EXERCISE GOAL:
For each entry below, write an exact copy and leave out the images.

AVAILABLE DATA:
——————
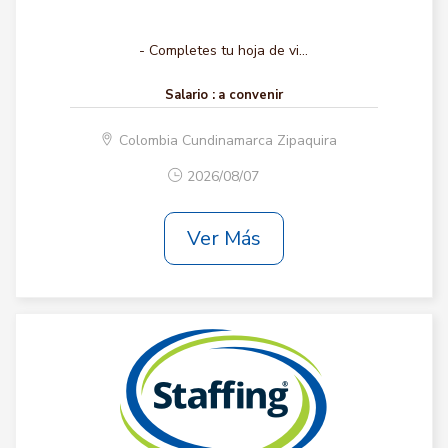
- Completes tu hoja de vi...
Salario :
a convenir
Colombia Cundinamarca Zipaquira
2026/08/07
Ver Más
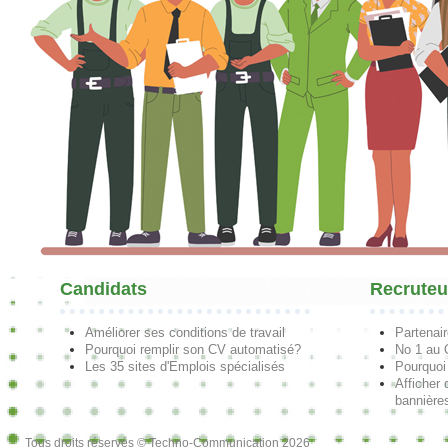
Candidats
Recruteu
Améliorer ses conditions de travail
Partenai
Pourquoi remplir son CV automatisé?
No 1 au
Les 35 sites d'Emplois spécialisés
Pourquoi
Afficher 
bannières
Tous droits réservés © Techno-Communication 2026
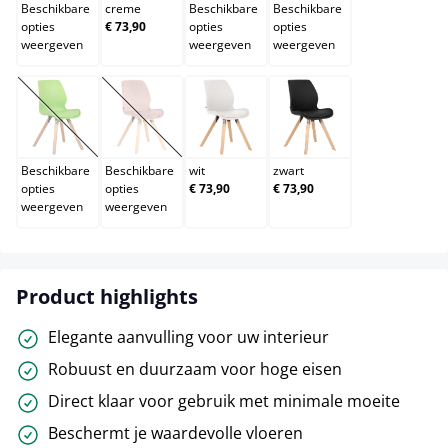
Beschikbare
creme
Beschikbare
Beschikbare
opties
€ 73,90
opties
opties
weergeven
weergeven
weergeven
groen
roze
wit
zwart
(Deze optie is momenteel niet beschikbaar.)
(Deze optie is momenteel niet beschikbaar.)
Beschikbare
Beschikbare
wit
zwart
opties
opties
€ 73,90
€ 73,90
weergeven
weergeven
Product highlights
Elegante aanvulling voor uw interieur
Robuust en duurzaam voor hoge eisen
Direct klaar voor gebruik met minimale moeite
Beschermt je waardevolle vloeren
——————
SOLVED EXERCISE:
- Completes tu hoja de vi...
Salario :
a convenir
Colombia Cundinamarca Zipaquira
2026/08/07
Ver Más
Candidats
Recruteu
Améliorer ses conditions de travail
Partenai
Pourquoi remplir son CV automatisé?
No 1 au
Les 35 sites d'Emplois spécialisés
Pourquoi
Afficher 
bannières
Tous droits réservés © Techno-Communication 2026
Beschikbare
creme
Beschikbare
Beschikbare
opties
€ 73,90
opties
opties
weergeven
weergeven
weergeven
groen
roze
wit
zwart
(Deze optie is momenteel niet beschikbaar.)
(Deze optie is momenteel niet beschikbaar.)
Beschikbare
Beschikbare
wit
zwart
opties
opties
€ 73,90
€ 73,90
weergeven
weergeven
Product highlights
Elegante aanvulling voor uw interieur
Robuust en duurzaam voor hoge eisen
Direct klaar voor gebruik met minimale moeite
Beschermt je waardevolle vloeren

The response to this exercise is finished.